EXERCISE GOAL>
Leaving every picture out, please return exactly the lines from the top of the material below through the line with "A Ótica Novo", both included.

*** Opening of DATASET CONTENT ***

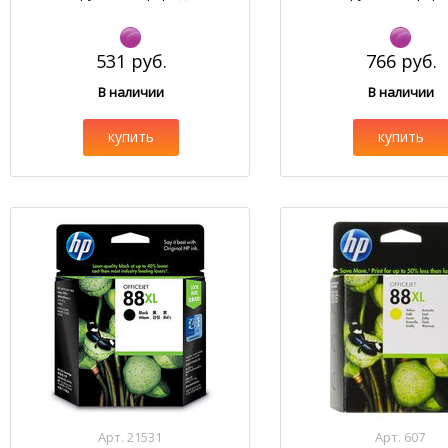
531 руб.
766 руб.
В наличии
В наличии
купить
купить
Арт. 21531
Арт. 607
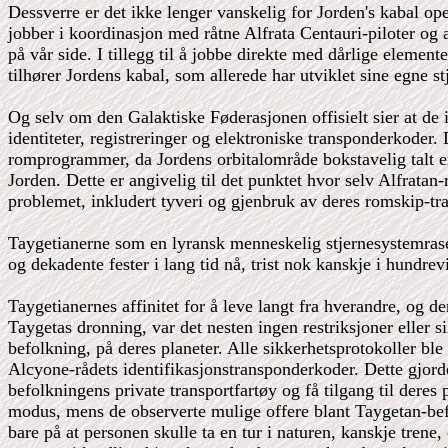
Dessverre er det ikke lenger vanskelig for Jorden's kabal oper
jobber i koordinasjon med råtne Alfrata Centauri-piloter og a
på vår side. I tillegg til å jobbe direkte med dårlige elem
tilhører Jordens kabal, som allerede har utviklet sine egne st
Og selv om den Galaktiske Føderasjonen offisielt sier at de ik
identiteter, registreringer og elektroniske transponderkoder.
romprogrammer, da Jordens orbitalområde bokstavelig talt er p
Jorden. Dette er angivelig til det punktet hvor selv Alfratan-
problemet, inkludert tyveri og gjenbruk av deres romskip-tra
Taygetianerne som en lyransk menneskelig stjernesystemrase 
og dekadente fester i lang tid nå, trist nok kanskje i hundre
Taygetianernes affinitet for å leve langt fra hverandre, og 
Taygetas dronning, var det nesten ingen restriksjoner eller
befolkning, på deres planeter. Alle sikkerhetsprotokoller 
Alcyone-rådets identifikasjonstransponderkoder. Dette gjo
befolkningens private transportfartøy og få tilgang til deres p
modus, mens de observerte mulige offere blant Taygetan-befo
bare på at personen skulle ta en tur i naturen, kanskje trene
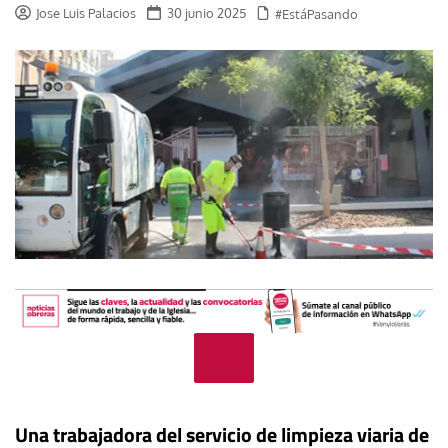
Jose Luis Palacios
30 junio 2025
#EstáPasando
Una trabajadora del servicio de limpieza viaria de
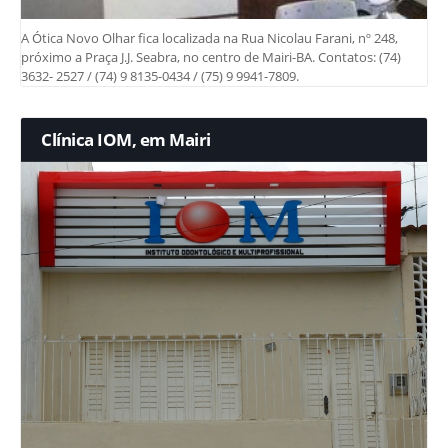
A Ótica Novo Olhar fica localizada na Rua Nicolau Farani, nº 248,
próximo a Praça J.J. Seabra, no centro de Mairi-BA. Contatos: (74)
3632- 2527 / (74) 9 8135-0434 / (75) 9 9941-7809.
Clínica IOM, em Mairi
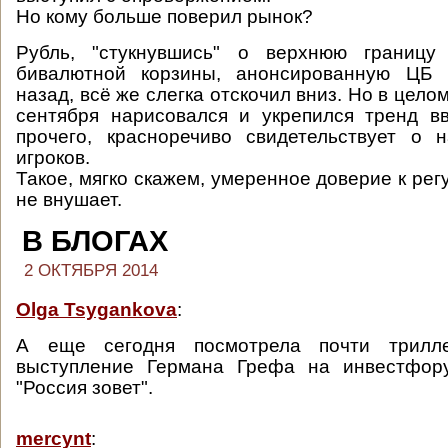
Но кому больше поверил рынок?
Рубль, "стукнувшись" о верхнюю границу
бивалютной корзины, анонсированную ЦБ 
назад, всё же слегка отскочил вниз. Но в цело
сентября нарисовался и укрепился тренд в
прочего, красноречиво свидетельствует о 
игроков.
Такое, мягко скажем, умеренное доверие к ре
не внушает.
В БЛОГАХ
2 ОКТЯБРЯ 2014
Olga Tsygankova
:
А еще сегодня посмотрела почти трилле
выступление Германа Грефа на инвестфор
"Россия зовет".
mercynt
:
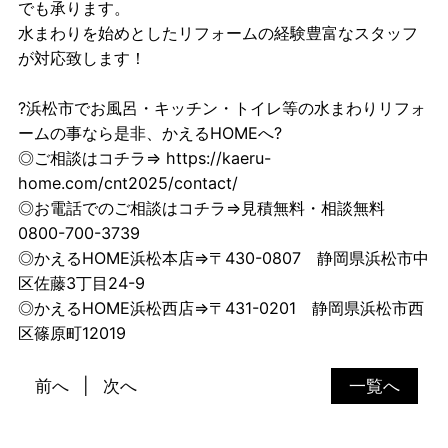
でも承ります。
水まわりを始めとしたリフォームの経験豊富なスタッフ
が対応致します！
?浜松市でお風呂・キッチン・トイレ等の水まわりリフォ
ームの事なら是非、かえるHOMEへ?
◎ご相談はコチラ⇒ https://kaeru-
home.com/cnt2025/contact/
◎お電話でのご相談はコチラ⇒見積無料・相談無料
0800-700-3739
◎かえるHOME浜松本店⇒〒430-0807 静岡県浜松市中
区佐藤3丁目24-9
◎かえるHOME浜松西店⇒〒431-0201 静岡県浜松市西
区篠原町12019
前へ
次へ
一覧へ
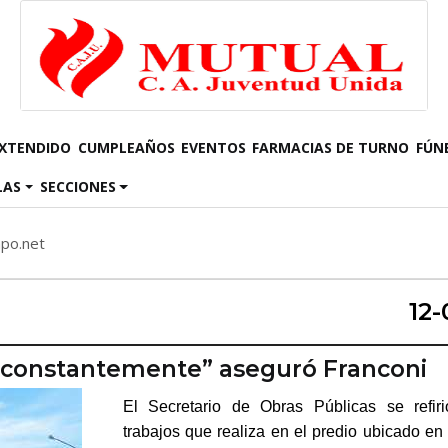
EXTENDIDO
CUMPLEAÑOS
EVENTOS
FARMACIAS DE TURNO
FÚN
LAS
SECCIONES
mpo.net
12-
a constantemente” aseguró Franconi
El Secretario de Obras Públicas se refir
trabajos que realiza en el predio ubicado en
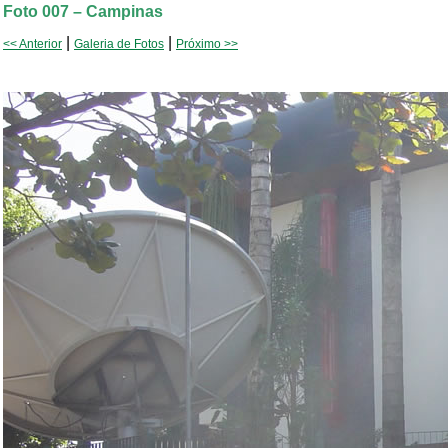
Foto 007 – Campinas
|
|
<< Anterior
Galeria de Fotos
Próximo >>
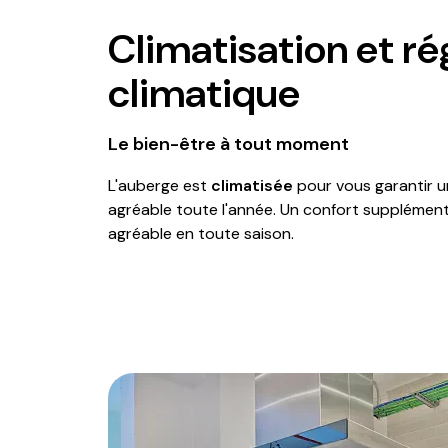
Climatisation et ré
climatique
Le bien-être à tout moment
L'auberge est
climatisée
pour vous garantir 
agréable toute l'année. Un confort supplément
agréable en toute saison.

*** Close of DATASET CONTENT ***

RESPONSE BOX>
531 руб.
766 руб.
В наличии
В наличии
купить
купить
Арт. 21531
Арт. 607
Dessverre er det ikke lenger vanskelig for Jorden's kabal oper
jobber i koordinasjon med råtne Alfrata Centauri-piloter og a
på vår side. I tillegg til å jobbe direkte med dårlige elem
tilhører Jordens kabal, som allerede har utviklet sine egne st
Og selv om den Galaktiske Føderasjonen offisielt sier at de ik
identiteter, registreringer og elektroniske transponderkoder.
romprogrammer, da Jordens orbitalområde bokstavelig talt er p
Jorden. Dette er angivelig til det punktet hvor selv Alfratan-
problemet, inkludert tyveri og gjenbruk av deres romskip-tra
Taygetianerne som en lyransk menneskelig stjernesystemrase 
og dekadente fester i lang tid nå, trist nok kanskje i hundre
Taygetianernes affinitet for å leve langt fra hverandre, og 
Taygetas dronning, var det nesten ingen restriksjoner eller
befolkning, på deres planeter. Alle sikkerhetsprotokoller 
Alcyone-rådets identifikasjonstransponderkoder. Dette gjo
befolkningens private transportfartøy og få tilgang til deres p
modus, mens de observerte mulige offere blant Taygetan-befo
bare på at personen skulle ta en tur i naturen, kanskje trene
Jose Luis Palacios
30 junio 2025
#EstáPasando
Una trabajadora del servicio de limpieza viaria de
A Ótica Novo Olhar fica localizada na Rua Nicolau Farani, nº 248,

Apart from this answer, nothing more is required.